Devant la pauvreté récurrente de l’offre télévisuelle, qui malgré un sursaut, s’échine à diffuser de grands films en VF (cette semaine, Pulp Fiction sur W9), ou des mauvais films, également en VF (Sex & the City sur France 2), Grand Écart change son fusil d’épaule et préfère au programme télé quotidien une sélection du meilleur du cinéma disponible, gratuitement et en VM, sur le petit écran. Un conte psychédélique, du couscous, des films suédés, et une leçon épicurienne : on s’en tire pas si mal.
Peau d’âne, de Jacques Demy – Lundi, 22h15 – Gulli
Alors que Le monde enchanté de Jacques Demy peut toujours se savourer à la Cinémathèque (jusqu’en août), on peut prendre un petit cours de cuisine lundi soir sur Gulli avec l’incontournable scène du Cake d’amour.

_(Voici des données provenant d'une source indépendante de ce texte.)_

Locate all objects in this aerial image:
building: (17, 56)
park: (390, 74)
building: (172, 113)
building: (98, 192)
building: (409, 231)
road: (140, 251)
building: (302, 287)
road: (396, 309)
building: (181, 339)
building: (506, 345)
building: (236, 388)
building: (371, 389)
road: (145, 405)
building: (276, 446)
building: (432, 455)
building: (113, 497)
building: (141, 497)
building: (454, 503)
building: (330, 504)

Comme tous les contes, Peau d’âne met en scène des princes, des princesses et des rois. Sauf qu’ici, le roi veut épouser sa fille. Bon. Le conte permet tout à Jacques Demy. D’affubler Catherine Deneuve d’une cape surmontée d’une tête d’âne, qu’elle troque pour une robe couleur de soleil, et de faire porter de seyants collants à Jacques Perrin. Il permet aussi de montrer à des enfants un conte cruel et psychédélique – on est en 1970 – où l’on chante les plaisirs de la drogue douce dans des couleurs éclatantes (un royaume où tout est bleu, et un royaume où tout est rouge), des costumes extravagants, des gros chats empaillés et des perroquets qui chantent.
La Graine et le mulet, d’Abdellatif Kechiche – Lundi, 23h15 – France Ô
Après avoir appris à faire le cake d’amour dans Peau d’âne, on passe à la recette du couscous. La Palme d’or d’Abdellatif Kechiche pour La Vie d’Adèle est tout sauf une surprise puisque, déjà, pour La Graine et le mulet – qui avait tout décroché en 2008 sauf le Lion d’or de Venise –, on avait dit qu’on n’avait jamais rien vu de tel au cinéma. Sa simplicité est sa force. Son art est le contraire de celui de l’artifice. Il construit patiemment un cinéma qui prend son temps, celui d’explorer la vérité du quotidien, des relations humaines, de l’importance des détails, et la vigueur des mots.
Soyez sympas, rembobinez, de Michel Gondry – Mercredi, 20h50 – Arte
Hommage ultime au cinéma, aux souvenirs qu’il laisse, et à l’émotion collective qu’il procure, Soyez sympas, rembobinez est la compilation des films préférés de Michel Gondry : de SOS fantômes à 2001, de Miss Daisy et son chauffeur à Men in Black, tous retournés avec les moyens du bord. Un film simple qui décomplexe tout créateur et qui place le plaisir de faire et de partager au cœur de toute entreprise, pétri d’idées de génies d’autant plus bluffantes qu’elles semblent évidentes. Il faut s’appeler Michel Gondry, maître du bricolage futé, pour y penser, là est la différence.
Le bonheur est dans le pré, d’Etienne Chatiliez – Jeudi, 20h45 – France 3
Etienne Chatiliez n’aime rien tant que bousculer les codes bourgeois et les faire se télescoper avec le bon sens populaire. Cette fois, Sabine Azéma découvre, en compagnie d’un Eddy Mitchell en grande forme, les joies simples du lâcher prise (« Profite », répète-t-il en boucle, comme un Benjamin Biolay plus terre-à-terre) pendant que Michel Serrault se fait au bonheur de la vie au grand air et de la bonne bouffe (« C’est pas lourd le confit », dit l’un des frères Cantonna sur le ton de l’évidence). C’est un peu classique, mais servi par des acteurs qui s’amusent avec une telle sincérité que le plaisir est partagé.
Pour combler cette semaine télévisuelle un peu vide, on ne saurait que trop vous conseiller la reprise de la 45e Quinzaine des réalisateurs au Forum des images, qui dure jusqu’à la fin de cette semaine. L’occasion de découvrir Henri de Yolande Moreau, La Danse de la réalité d’Alejandro Jodorowsky, ou encore le savoureux Les Garçons et Guillaume, à table !, de Guillaume Gallienne.